By Adam Ganucheau/NEMS Daily Journal
TUPELO – As the influenza outbreak spreads, Northeast Mississippi health officials and residents are taking extra precautions to ensure that the outbreak doesn’t become an epidemic.
Doctors say elderly adults and children are the most likely to come down with the illness.
“We are seeing significantly more influenza in the geriatric population this year,” Tupelo geriatric specialist Dr. Ashley Harris said. “The particular flu strain that we are observing appears to be associated with more severe illness across all ages.”
While children are a high risk group, the Tupelo Public School District has not been hit as hard as the elderly, boasting a 96 percent attendance rate – something school officials say is unusually high this time of year.
While Tupelo’s school system is mostly full, so is North Mississippi Medical Center’s emergency room.
“Since the holidays we have had a significant increase in medical patients, many of which have been flu-related,” said NMMC President Steve Altmiller. “Emergency department visits have routinely exceeded 300 patients a day, compared to our average of 230 to 250 patients per day throughout 2012. Our urgent care clinics have been up 15 to 18 percent in visits over the same period last year.”
In light of the increased visits, NMMC has changed its visitor policies to decrease the spread of flu and flu-like symptoms, limiting visitors to one per patient at a time. And the hospital is not alone in this precautionary action.
“We are limiting and even discouraging visitors at this time,” said Tupelo Nursing and Rehabilitation Center Executive Director Lisa Hosford. “Additionally, we have made it mandatory for all staff and visitors that come in contact with patients to wear masks.”
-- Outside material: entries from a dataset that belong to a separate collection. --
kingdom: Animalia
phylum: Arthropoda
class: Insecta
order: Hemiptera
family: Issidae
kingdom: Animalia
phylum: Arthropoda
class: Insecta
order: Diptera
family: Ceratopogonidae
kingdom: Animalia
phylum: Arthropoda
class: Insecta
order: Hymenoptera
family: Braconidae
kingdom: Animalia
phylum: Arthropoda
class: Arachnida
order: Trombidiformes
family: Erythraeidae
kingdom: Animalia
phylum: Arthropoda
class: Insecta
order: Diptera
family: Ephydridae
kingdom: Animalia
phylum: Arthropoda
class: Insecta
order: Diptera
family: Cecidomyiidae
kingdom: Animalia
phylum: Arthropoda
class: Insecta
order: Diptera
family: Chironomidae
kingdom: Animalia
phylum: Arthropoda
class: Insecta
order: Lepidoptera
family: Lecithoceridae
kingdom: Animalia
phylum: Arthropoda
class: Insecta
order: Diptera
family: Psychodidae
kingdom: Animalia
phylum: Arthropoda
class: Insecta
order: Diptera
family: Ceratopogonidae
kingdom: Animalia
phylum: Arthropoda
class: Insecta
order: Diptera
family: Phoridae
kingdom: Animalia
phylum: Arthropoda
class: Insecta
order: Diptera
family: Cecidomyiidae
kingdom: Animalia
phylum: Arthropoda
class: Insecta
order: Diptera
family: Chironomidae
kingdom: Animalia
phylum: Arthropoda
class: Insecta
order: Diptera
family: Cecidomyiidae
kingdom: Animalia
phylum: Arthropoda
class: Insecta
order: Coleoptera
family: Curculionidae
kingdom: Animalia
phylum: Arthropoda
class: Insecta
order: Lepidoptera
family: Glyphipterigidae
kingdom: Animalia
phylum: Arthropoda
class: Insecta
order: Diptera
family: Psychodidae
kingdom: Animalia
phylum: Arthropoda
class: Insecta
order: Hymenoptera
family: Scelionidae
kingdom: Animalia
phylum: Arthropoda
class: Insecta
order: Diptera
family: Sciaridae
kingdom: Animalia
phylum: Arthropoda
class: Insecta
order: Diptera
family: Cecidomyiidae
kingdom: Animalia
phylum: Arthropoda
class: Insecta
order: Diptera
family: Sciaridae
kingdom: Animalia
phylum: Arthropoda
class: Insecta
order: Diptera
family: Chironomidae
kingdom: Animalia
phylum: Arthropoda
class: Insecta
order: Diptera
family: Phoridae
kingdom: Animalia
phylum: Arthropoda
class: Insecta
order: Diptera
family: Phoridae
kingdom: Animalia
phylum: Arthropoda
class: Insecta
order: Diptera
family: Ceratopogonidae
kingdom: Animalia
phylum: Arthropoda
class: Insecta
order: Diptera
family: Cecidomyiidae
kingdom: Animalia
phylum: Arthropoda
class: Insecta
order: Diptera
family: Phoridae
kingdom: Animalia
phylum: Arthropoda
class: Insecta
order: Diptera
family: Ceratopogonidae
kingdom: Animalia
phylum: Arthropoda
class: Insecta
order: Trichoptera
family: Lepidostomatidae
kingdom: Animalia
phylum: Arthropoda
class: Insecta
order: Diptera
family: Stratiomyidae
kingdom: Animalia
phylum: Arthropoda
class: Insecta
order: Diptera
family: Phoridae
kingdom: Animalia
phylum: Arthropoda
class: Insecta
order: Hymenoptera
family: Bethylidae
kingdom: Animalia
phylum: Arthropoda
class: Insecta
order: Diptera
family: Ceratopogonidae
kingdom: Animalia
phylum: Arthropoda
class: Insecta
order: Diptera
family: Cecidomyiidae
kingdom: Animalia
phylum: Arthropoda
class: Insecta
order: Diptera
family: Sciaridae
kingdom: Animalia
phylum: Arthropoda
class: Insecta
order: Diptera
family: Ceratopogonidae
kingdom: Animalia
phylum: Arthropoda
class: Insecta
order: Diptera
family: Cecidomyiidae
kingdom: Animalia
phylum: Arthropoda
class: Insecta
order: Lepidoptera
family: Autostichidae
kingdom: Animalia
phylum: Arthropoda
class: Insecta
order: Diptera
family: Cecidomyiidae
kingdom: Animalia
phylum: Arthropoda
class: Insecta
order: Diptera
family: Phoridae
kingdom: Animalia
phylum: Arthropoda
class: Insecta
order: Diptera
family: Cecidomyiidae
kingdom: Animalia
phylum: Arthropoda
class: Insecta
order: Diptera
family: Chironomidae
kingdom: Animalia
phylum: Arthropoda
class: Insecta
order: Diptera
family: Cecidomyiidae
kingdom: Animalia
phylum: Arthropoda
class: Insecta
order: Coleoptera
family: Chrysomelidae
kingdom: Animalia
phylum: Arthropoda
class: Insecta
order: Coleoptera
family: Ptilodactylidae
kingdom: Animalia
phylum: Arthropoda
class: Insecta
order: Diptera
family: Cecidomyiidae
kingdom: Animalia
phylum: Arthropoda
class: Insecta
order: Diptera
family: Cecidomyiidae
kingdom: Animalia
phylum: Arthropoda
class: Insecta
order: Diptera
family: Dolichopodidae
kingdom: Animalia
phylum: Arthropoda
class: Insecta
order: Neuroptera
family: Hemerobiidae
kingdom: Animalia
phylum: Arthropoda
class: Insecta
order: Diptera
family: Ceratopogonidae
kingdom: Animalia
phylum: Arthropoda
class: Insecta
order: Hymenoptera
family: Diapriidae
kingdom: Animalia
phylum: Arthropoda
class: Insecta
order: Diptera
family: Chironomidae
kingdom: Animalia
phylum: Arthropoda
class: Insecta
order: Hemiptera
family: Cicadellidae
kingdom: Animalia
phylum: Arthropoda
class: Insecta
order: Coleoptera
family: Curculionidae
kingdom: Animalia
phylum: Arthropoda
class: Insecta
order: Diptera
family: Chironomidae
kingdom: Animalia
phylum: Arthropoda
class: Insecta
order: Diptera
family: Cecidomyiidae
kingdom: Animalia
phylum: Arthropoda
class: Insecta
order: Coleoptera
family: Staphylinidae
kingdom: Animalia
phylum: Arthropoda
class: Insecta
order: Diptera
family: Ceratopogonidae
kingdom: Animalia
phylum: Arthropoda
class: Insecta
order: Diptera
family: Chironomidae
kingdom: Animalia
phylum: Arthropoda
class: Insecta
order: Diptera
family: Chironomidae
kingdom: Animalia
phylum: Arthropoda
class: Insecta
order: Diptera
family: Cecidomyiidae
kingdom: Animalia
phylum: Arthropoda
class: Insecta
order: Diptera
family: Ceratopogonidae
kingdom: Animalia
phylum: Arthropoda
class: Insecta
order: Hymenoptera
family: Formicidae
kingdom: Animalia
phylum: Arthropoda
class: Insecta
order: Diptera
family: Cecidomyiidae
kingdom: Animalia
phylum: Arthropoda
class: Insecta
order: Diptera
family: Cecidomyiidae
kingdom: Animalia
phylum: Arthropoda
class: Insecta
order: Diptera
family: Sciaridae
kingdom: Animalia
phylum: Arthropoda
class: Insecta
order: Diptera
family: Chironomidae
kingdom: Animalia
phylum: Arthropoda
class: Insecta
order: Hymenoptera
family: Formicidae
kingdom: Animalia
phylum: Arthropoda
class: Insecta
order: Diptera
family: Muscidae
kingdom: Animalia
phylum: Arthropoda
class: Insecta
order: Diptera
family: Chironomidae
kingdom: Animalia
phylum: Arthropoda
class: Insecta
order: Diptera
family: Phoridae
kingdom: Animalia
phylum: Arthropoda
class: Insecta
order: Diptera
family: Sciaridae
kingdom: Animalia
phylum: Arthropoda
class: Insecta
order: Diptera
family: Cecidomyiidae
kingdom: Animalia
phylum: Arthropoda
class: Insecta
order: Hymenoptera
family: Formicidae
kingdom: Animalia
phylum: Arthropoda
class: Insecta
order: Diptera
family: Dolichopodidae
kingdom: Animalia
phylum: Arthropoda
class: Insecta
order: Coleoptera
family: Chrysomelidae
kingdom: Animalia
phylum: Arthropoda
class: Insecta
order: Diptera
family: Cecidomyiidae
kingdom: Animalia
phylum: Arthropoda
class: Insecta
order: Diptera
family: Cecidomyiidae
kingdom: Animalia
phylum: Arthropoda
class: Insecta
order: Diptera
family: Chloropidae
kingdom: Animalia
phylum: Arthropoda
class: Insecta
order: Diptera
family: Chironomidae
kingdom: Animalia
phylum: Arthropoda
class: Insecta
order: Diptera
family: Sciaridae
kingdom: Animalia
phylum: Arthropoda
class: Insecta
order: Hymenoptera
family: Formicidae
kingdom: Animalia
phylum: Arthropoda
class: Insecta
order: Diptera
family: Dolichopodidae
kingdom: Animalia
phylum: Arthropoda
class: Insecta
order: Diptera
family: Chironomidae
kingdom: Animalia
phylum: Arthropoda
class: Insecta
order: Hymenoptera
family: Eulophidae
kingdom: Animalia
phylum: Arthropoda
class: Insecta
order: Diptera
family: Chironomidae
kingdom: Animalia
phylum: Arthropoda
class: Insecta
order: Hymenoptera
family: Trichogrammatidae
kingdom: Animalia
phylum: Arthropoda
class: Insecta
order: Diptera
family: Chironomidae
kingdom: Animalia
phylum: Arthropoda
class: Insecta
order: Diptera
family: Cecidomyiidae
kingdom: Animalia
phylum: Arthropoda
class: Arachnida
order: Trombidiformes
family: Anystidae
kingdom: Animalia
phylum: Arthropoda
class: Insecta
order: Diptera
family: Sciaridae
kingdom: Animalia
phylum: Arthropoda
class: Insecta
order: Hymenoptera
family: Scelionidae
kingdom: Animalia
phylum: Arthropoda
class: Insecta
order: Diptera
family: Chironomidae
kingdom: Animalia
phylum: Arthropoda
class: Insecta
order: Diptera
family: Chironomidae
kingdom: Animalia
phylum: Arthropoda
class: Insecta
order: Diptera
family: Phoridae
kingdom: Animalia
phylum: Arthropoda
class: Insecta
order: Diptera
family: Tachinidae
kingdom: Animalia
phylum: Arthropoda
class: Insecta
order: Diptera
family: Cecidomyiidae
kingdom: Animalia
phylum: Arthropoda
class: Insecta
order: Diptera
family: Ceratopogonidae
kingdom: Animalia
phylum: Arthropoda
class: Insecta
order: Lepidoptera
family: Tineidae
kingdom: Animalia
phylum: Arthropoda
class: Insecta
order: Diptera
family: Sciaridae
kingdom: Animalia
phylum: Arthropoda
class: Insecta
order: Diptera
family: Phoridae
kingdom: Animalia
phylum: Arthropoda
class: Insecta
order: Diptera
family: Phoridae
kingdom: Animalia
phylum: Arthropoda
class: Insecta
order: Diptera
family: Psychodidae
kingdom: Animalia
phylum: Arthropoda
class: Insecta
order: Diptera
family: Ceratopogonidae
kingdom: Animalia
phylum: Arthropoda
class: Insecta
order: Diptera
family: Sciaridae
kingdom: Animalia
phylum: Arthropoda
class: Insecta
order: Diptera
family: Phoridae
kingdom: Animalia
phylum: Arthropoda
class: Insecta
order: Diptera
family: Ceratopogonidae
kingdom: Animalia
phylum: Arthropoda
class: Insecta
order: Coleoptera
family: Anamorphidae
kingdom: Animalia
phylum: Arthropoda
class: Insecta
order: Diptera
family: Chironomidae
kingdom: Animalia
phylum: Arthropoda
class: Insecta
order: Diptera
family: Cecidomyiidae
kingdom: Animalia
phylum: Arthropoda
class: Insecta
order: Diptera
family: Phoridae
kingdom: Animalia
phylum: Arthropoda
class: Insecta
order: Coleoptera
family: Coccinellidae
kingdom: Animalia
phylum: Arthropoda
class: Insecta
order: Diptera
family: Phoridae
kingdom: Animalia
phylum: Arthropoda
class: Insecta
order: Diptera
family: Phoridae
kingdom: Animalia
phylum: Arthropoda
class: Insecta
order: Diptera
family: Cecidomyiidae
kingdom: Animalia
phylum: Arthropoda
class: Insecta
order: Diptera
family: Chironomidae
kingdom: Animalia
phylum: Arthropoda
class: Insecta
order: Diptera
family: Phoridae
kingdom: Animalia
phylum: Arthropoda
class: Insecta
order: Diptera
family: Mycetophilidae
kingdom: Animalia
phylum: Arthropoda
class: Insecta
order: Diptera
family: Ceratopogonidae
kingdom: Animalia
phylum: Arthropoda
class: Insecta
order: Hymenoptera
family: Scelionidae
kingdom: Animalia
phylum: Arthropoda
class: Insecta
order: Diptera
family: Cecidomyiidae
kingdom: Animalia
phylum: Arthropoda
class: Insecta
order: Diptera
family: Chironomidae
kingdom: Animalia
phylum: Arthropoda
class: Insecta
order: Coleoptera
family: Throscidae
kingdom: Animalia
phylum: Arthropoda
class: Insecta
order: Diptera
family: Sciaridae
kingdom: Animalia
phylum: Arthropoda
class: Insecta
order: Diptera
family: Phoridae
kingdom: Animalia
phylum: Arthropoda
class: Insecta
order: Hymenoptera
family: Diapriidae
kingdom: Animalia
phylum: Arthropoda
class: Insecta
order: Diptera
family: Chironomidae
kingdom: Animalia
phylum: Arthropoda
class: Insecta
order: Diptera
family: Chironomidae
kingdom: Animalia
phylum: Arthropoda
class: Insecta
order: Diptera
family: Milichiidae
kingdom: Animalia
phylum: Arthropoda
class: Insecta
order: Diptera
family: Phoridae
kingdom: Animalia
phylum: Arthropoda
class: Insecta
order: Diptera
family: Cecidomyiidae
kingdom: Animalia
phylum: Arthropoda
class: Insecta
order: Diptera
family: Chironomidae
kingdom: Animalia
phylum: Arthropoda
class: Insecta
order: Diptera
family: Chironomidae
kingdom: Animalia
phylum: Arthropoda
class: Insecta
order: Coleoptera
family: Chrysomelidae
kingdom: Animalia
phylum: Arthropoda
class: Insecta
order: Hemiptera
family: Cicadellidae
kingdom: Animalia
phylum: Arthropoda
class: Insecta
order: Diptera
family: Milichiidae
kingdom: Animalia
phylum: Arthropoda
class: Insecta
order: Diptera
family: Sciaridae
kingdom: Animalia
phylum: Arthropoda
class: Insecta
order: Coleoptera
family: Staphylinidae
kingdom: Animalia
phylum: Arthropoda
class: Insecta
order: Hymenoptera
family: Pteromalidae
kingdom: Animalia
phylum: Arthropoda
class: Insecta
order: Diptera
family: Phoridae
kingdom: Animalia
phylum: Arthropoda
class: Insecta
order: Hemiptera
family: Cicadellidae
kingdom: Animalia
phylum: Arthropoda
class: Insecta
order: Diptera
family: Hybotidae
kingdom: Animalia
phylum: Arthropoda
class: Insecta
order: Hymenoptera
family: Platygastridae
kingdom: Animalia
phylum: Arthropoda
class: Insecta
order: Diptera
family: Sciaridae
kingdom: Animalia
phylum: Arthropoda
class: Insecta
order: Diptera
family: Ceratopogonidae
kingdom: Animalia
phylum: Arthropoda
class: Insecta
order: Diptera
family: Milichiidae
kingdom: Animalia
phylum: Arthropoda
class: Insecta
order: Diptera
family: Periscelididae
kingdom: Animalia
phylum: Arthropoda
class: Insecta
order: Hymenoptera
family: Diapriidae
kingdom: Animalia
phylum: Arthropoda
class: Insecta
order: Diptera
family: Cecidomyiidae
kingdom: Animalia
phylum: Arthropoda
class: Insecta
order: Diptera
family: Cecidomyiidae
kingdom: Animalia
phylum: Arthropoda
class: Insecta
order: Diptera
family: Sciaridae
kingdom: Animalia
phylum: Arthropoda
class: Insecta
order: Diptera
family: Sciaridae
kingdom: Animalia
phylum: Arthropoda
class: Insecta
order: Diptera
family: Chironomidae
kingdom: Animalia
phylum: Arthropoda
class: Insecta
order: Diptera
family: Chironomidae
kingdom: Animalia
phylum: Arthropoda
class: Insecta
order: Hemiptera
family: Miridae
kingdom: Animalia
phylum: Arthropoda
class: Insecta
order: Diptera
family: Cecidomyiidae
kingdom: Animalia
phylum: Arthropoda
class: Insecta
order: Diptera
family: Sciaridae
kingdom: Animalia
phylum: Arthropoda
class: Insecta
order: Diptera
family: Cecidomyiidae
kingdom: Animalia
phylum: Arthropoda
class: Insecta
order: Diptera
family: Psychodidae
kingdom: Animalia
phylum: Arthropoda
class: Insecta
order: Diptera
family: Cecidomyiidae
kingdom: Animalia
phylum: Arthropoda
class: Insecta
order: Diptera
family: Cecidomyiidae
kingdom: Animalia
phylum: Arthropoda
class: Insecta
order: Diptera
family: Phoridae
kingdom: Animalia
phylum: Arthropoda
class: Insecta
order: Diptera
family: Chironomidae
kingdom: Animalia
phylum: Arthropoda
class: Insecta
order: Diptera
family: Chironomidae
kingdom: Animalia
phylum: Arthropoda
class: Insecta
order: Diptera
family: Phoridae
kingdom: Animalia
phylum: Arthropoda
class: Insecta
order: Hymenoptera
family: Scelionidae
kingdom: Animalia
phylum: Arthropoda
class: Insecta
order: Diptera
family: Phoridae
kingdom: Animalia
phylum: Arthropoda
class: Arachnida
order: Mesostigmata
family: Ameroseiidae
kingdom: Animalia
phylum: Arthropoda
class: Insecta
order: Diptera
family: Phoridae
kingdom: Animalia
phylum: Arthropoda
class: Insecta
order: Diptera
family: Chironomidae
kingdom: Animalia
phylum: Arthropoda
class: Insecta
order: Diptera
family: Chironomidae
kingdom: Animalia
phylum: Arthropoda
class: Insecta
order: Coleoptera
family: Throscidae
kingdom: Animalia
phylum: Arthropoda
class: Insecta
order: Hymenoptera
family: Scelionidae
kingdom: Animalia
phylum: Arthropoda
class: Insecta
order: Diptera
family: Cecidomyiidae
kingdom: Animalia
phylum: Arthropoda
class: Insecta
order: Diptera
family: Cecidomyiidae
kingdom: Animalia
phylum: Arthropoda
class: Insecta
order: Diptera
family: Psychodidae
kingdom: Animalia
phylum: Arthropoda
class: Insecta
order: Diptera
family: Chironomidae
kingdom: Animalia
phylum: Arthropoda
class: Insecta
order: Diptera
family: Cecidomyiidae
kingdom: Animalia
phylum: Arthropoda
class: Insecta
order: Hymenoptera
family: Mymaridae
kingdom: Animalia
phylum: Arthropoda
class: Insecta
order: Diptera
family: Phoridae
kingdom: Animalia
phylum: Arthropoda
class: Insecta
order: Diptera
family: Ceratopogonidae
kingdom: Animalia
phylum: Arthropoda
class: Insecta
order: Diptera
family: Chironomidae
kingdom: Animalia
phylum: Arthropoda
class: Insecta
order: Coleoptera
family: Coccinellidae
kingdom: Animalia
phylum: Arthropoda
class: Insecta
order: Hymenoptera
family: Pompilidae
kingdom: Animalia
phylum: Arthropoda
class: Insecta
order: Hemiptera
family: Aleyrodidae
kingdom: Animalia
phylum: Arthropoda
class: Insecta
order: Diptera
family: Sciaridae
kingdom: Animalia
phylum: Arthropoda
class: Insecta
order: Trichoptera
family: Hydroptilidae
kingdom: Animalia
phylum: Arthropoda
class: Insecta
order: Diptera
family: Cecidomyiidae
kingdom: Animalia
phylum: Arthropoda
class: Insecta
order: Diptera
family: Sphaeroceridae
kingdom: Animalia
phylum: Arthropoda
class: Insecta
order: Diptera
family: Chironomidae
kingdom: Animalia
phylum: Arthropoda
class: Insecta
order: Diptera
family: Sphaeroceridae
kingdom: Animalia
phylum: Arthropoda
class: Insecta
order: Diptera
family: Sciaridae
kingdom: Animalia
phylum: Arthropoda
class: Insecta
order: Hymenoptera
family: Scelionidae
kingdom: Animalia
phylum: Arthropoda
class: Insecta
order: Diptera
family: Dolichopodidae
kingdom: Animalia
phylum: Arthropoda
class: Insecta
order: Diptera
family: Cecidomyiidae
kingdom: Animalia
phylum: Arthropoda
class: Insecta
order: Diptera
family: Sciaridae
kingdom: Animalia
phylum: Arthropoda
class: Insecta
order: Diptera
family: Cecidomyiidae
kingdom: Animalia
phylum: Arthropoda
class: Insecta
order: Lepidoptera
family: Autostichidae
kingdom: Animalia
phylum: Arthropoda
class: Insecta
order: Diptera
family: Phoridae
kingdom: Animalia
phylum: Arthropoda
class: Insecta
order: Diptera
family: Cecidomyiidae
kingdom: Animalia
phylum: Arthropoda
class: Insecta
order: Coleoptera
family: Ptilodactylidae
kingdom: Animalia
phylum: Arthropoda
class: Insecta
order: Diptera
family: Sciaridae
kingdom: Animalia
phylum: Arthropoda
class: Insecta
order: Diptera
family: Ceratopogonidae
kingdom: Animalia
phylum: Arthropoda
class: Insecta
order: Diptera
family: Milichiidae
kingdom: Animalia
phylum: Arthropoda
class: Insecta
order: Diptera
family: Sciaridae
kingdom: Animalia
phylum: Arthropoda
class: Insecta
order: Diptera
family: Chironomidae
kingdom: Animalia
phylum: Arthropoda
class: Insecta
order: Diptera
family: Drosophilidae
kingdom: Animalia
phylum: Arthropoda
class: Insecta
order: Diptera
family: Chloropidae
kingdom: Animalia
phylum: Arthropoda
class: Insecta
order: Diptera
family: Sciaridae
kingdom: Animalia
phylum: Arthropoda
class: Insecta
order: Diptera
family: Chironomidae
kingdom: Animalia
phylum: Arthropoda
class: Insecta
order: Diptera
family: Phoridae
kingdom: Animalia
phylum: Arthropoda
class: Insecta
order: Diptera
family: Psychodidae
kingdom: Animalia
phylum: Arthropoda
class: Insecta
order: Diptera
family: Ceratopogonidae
Doctors are still advising people that it is not too late to get a flu shot. Though the flu shot is the most effective way to prevent infection, it is not foolproof.
“I did get the flu shot but I still came down with the flu,” said Saltillo resident Missy Ford, who was diagnosed with flu on Wednesday. “It didn’t feel like the flu at all because I wasn’t running a fever or aching. I thought it was bronchitis, but the doctor said it was flu. I was really surprised.”
Nearly 130 million doses of flu vaccine were distributed this year, and at least 112 million have been used. Vaccine is still available, but supplies may have run low in some locations, officials said.
The outbreak has raised questions about how long prescription medications like Tamiflu can remain stocked in area pharmacies.
“Right now, we have plenty of Tamiflu, but we still are out of one cough medicine,” Fred’s pharmacist Eddie Armstrong said. “If we do have a shortage of Tamiflu, we have an effective plan in place.”
Armstrong said his pharmacy has run out of the drug in previous years, and it was handled accordingly.